Not everybody pouring into Texas to fight was nice people, this applies here because the alleged misdeeds committed by Captain Amos B. King and his men upon the local Tejano population at Refugio affected the subsequent course of events.

Point of interest as to how bad some individuals could get; somewhere in the mix among the Americans at Goliad was the future infamous scalphunter, thief and murderer John Glanton. Can't find much on how this "free scout" for Fannin, just sixteen years old at the time, escaped the massacre but a year earlier in Tennessee, at age fifteen, he was already a wanted man.

https://tshaonline.org/handbook/online/articles/fgl02

On March 10th, four days after the Fall of the Alamo, and eight days after the ambush of Grant at Agua Dulce, a local Texian settler named Lewis Ayers arrived at Goliad requesting help. One account refers to Ayers as the "notorious Lewis Ayers" but I can find no record of wrongdoing on his part. On the contrary, he had previously been elected by the Irish at San Patricio to be their representative at the Consultation of '35. Whatever his nature, Ayers wold survive all this, leave Texas after the revolution, and spend his remaining thirty years back in Alabama.

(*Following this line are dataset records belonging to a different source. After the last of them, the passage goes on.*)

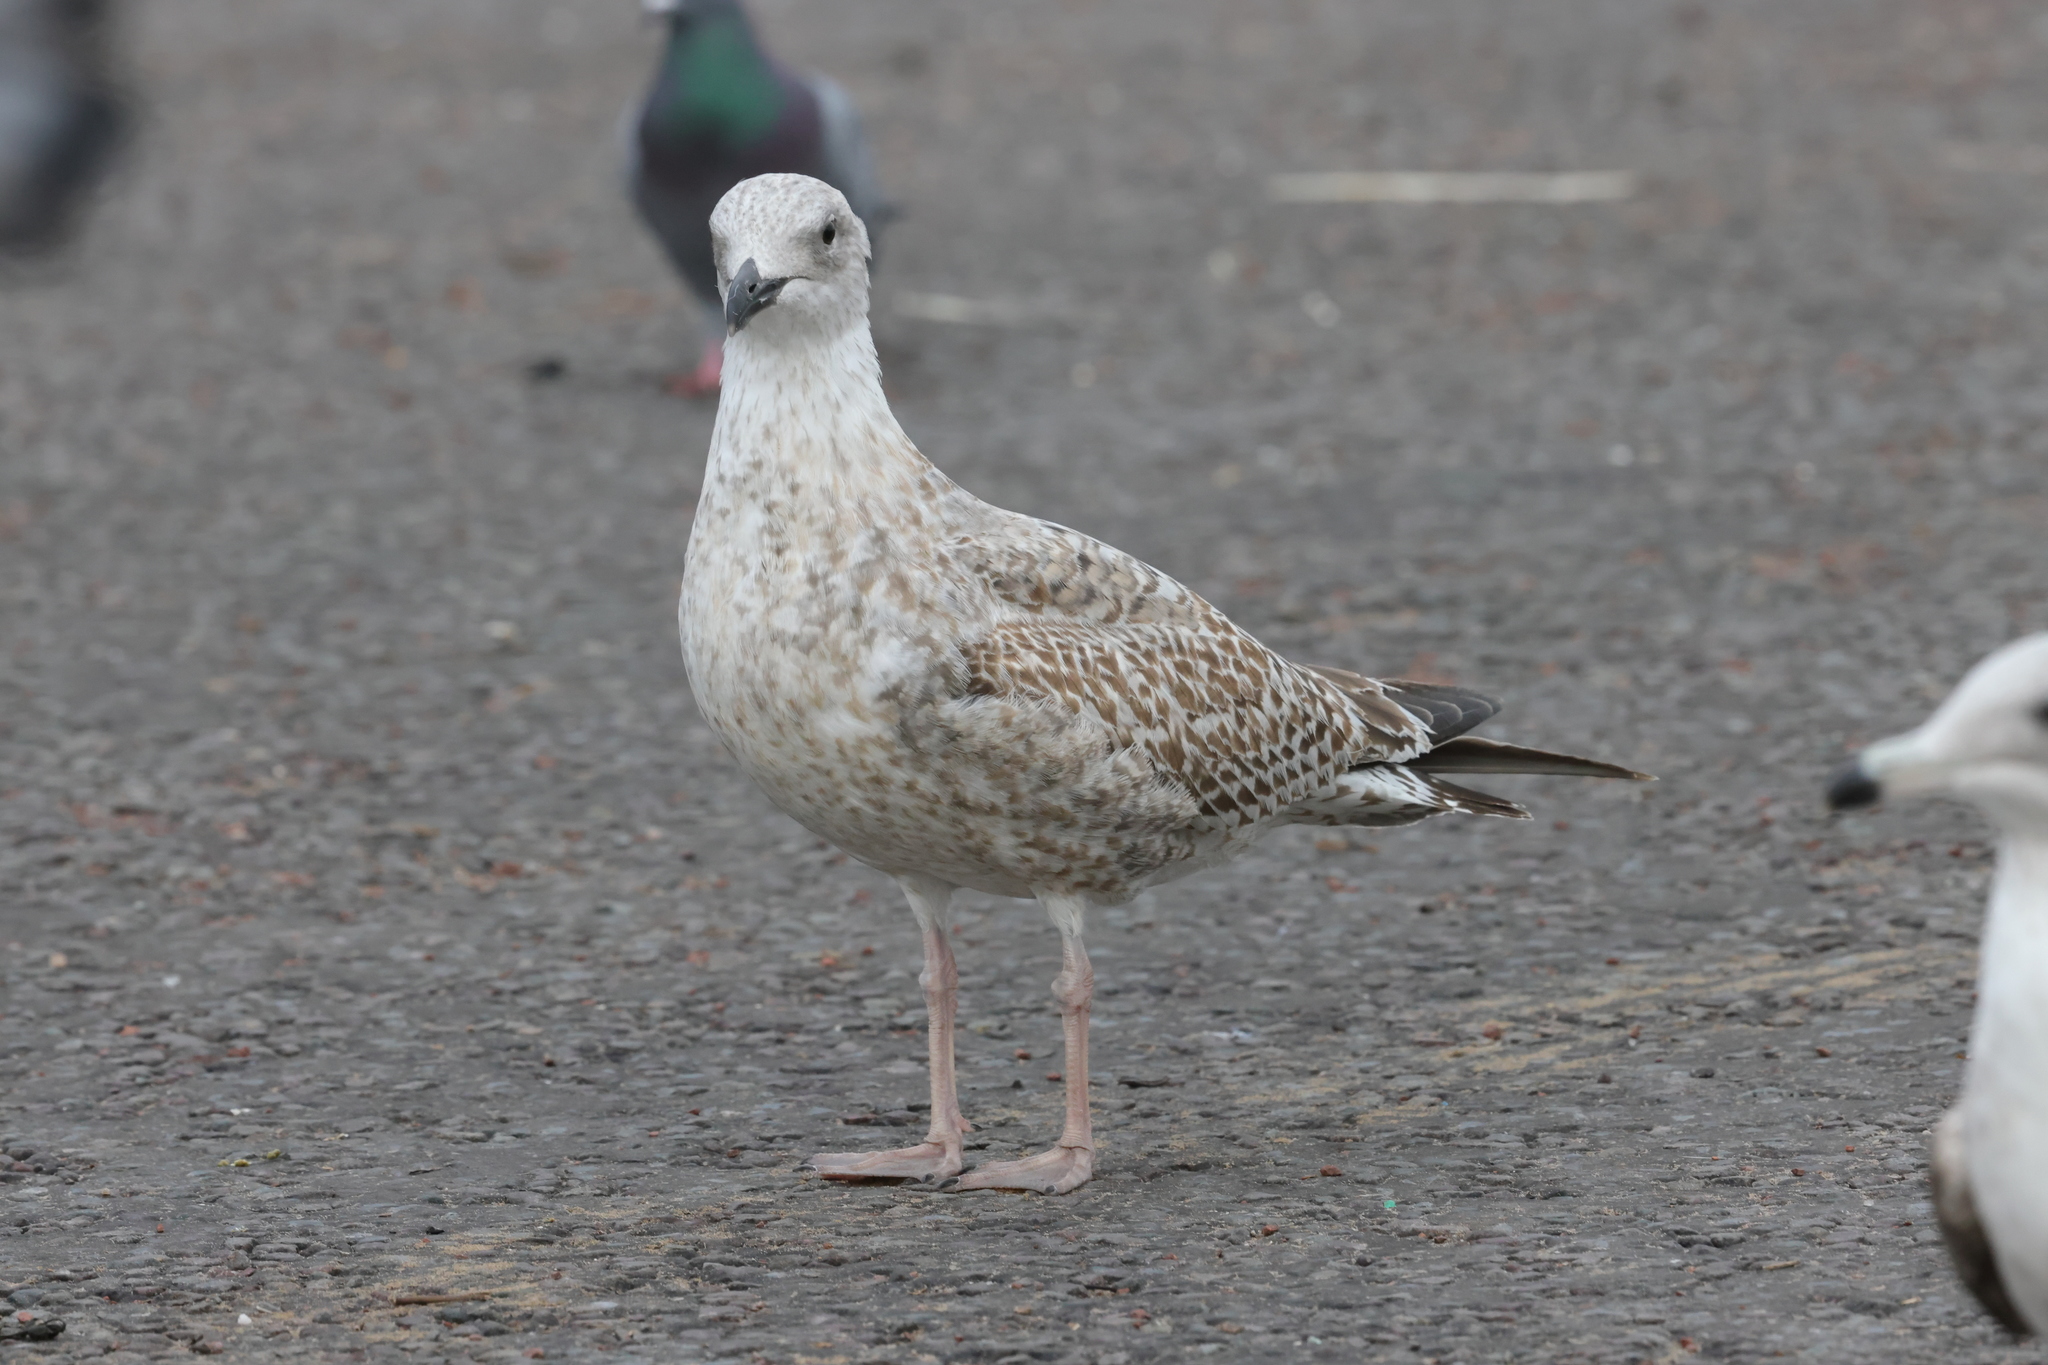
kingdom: Animalia
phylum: Chordata
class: Aves
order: Charadriiformes
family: Laridae
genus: Larus
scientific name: Larus argentatus
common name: Herring gull
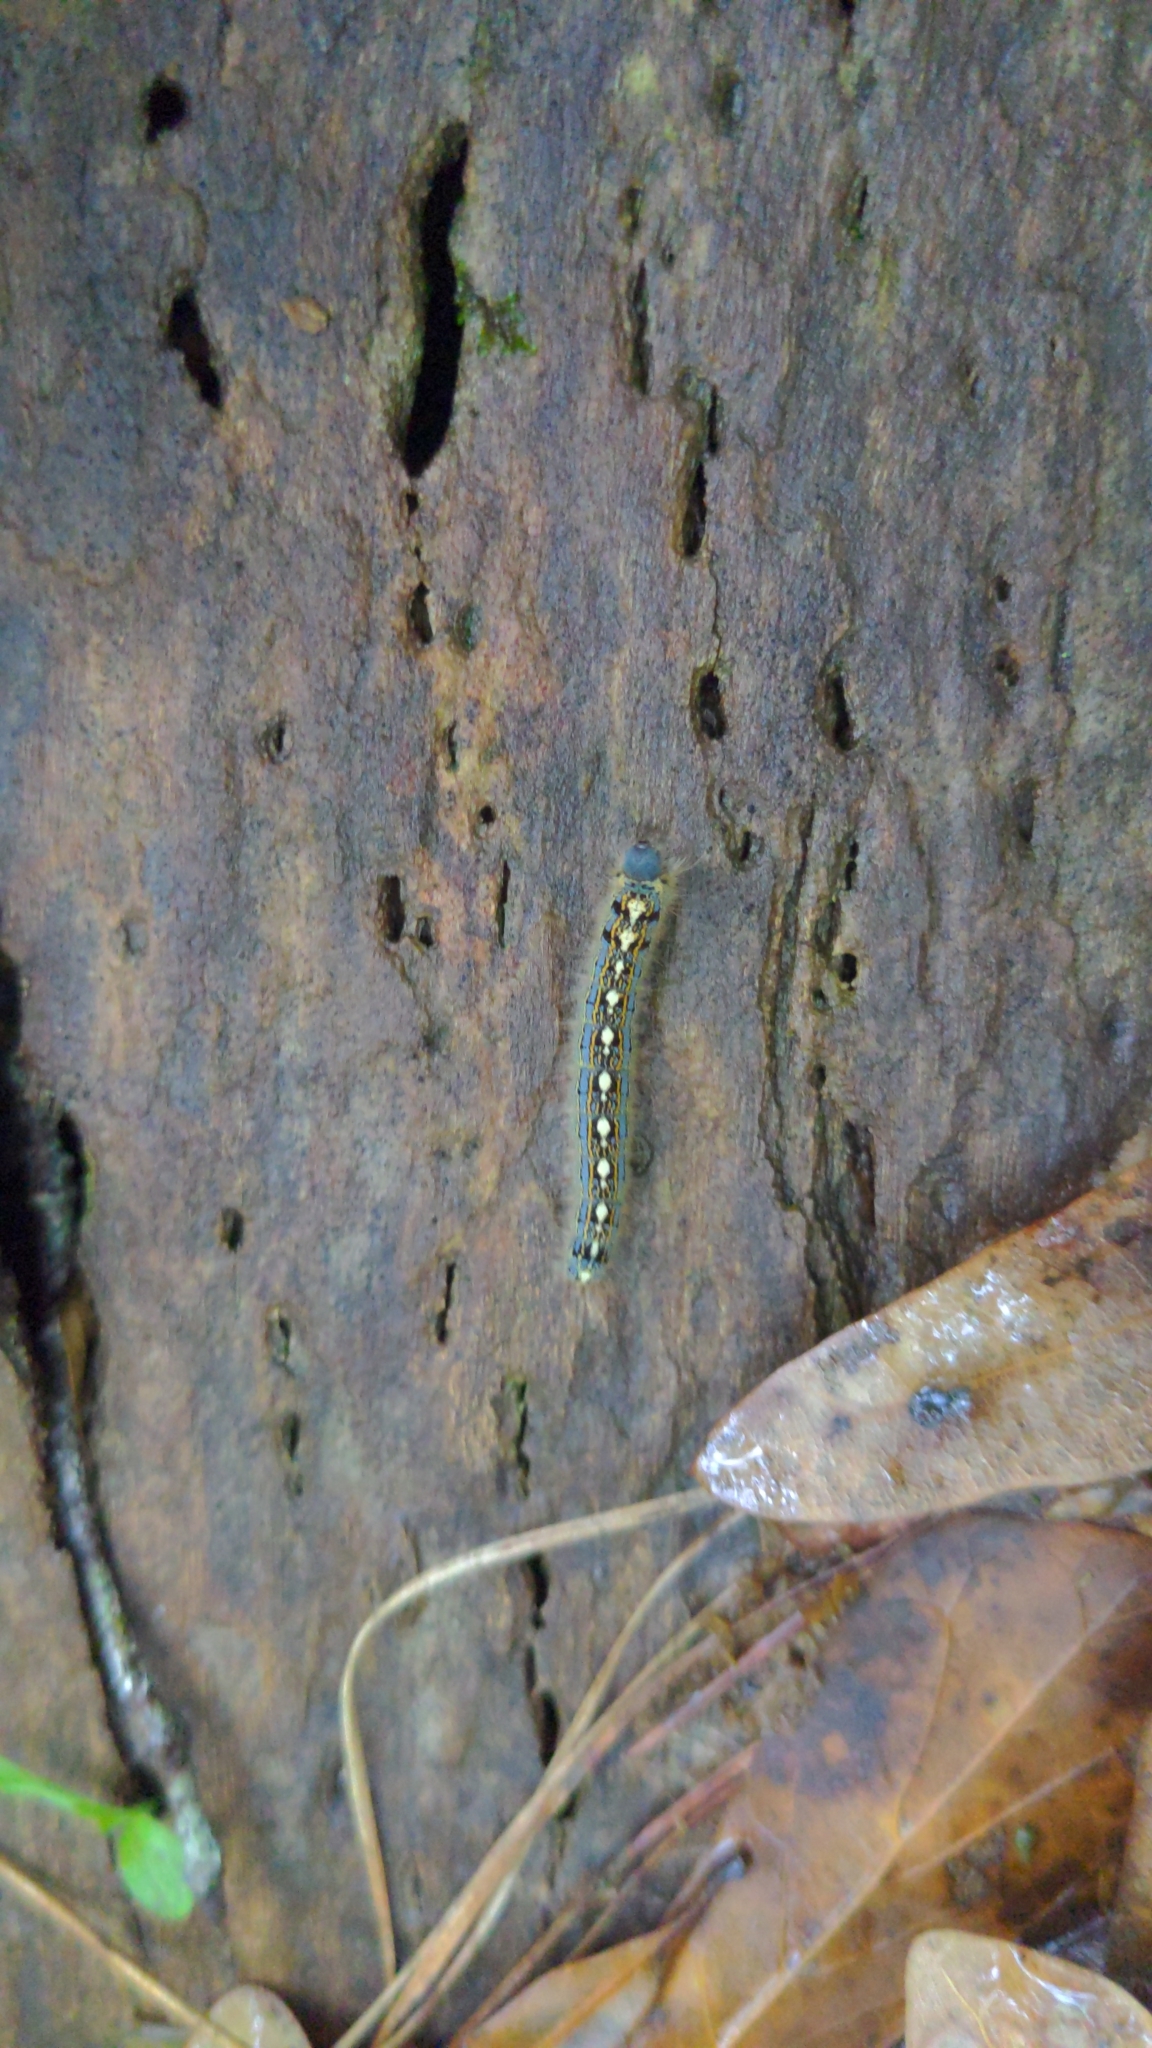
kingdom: Animalia
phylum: Arthropoda
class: Insecta
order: Lepidoptera
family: Lasiocampidae
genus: Malacosoma
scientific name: Malacosoma disstria
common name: Forest tent caterpillar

Twenty-five miles south of Goliad was a small settlement called Refugio which like Goliad, lay on the road from Copano Bay to San Antonio. The only building of any consequence there was a stone mission church, the last built in Texas just forty year earlier, at the very end of the Spanish mission period. This mission had been built to minister to the fierce, tall, fish oil-smeared and cannibalistic Karankawas of the Texas Gulf Coast, who otherwise seem to have horrified everyone they encountered . Their mission at Refugio had not prospered. Urrea in his account called Refugio a notably poverty-stricken place, the church being the only defensible building.

Amon B. King and his 28 Paducah Volunteers had arrived in Texas from Kentucky the previous December, more to the point they had been sent by ship to Copano Bay and then assigned for two months to garrison the Mission Church at Refugio. For a group of young men who had come a long way in search of adventure and fortune (King himself was just twenty-nine) posting to BFE Refugio had to have been a tedious assignment to say the least.

It seems probable that it also allowed them to become familiar with the local residents, on account of King's subsequent actions at the Battle of Refugio do seem to have been of a personal nature as opposed to fighting a bunch of strangers.

Likely King's familiarity with Refugio, and possible prior acquaintance with Ayers, was why King left or was sent from the mission fort at Goliad to go and evacuate an undetermined number of American families stranded at Refugio amid marauding vaqueros and Karankawas allied to the Tejano leader Carlos de la Garza, who was operating in advance of and in cooperation with Urrea's main force.

Most of the Irish and American residents of Refugio had reportedly already fled northeast forty miles to Victoria, the largest town in the area. I wonder though if there was some unknown back-story behind Ayers and King taking most of Fannin's wagons, just to evacuate a few remaining families while leaving Fannin without transport.

It is true that at that point, the 400 men at Goliad had been expecting to hold the place and were even then actively preparing for a siege. It is also true that the degree to which Fannin actively commanded anything himself is in doubt. It may have been that if King and his men had decided to take those wagons, Fannin may have had little choice but to go along with it.

It sounds crazy now in hindsight to have dispatched possibly as many as eleven slow ox-drawn wagons on a lengthy expedition, guarded by just twenty-eight men. Evidence of just how little intel as to the regional situation Fannin's command had at that point.

On their arrival at Refugio two days later, King's men found themselves opposed by eighty or ninety of del la Garza's vaqueros and took refuge in the mission church, sending a messenger back to Goliad to request reinforcements.